Journal of Management Studies. July 2008, 45(5)

Six & Sorge provide a mixed-method comparison of two Dutch consultancies ( engineering and HR) to isolate the effect of 'trust enhancement policies' (employed by the latter). There's plenty of data and charts to chew on, with trust enhancement policies the winner on the day ('InnovAction' anyone?). Relational Signalling Theory gets by, but misses ability as a building-block of trust.

Telemig's senior management wield corporate identity as a political resource in Rodrigues & Child. The means and successes of various identities are presented (nice table), and conflicts are outlined. A model is offered (average diagram). End result: there's political meat on those bland interpretative 'identity' bones. Well yeah.

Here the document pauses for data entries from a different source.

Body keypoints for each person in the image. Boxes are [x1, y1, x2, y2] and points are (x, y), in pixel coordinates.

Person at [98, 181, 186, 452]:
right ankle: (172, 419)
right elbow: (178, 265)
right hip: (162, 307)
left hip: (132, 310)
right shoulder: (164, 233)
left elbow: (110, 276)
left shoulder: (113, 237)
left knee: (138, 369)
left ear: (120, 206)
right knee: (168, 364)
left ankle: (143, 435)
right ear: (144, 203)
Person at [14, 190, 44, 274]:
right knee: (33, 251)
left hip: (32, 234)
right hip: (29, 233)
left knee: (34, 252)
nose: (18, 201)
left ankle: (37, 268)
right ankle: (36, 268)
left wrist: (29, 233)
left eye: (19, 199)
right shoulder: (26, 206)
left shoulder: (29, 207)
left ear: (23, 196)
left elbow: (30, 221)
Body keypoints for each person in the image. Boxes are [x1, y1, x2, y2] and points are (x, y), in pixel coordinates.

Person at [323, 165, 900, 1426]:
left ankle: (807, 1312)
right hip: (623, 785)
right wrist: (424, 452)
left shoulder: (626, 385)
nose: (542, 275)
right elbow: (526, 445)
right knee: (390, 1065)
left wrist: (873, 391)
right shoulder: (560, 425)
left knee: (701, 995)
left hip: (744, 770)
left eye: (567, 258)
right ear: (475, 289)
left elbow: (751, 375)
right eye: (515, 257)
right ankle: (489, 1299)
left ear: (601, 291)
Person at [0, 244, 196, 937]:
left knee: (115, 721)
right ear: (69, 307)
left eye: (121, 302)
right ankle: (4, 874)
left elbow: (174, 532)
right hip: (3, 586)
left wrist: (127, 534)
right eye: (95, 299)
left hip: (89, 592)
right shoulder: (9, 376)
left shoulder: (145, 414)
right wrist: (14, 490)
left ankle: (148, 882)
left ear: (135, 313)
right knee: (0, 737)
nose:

Ringberg & Reinhlen take on knowledge transmission, bringing in the mind ('positivists' and 'constructionists' are in for a thrashing; both might be surprised to know how wedded they are to stable, history-free semantics). Mind and culture get the flow-chart treatment, giving us a spread of transfer types with a suggested management focus on the cognition of receivers, levels of collaboration and information 'types'. Knowledge theories often need 'more brain' but for others in the area this is sure to irk.

International entry-mode choice, real option theory and transaction cost economics (.pdf) are getting well off the sociological. And Brouthers, Brouthers & Werner are all about it. Another Dutch org under the microscope.

Lee & Park let things get pretty numerical pretty quick. International alliances are encouraged by 'international' senior management, especially when the choices get dicey.

Jansen & co. have a fine-tuner based on surveys from a financial services firm (Dutch again): organizational ambidexterity (new stuff in both old and new areas) thrives on vision. It is indifferent to integration, and team performance-pay helps.

Stoelhorst wraps up with 'Why is management not an evolutionary science?' - a six book review essay. This is the broader interest piece in the issue. Quick way there: good idea with a tricky history; offers good tools, but how 'evolutionary' are they? Read this one.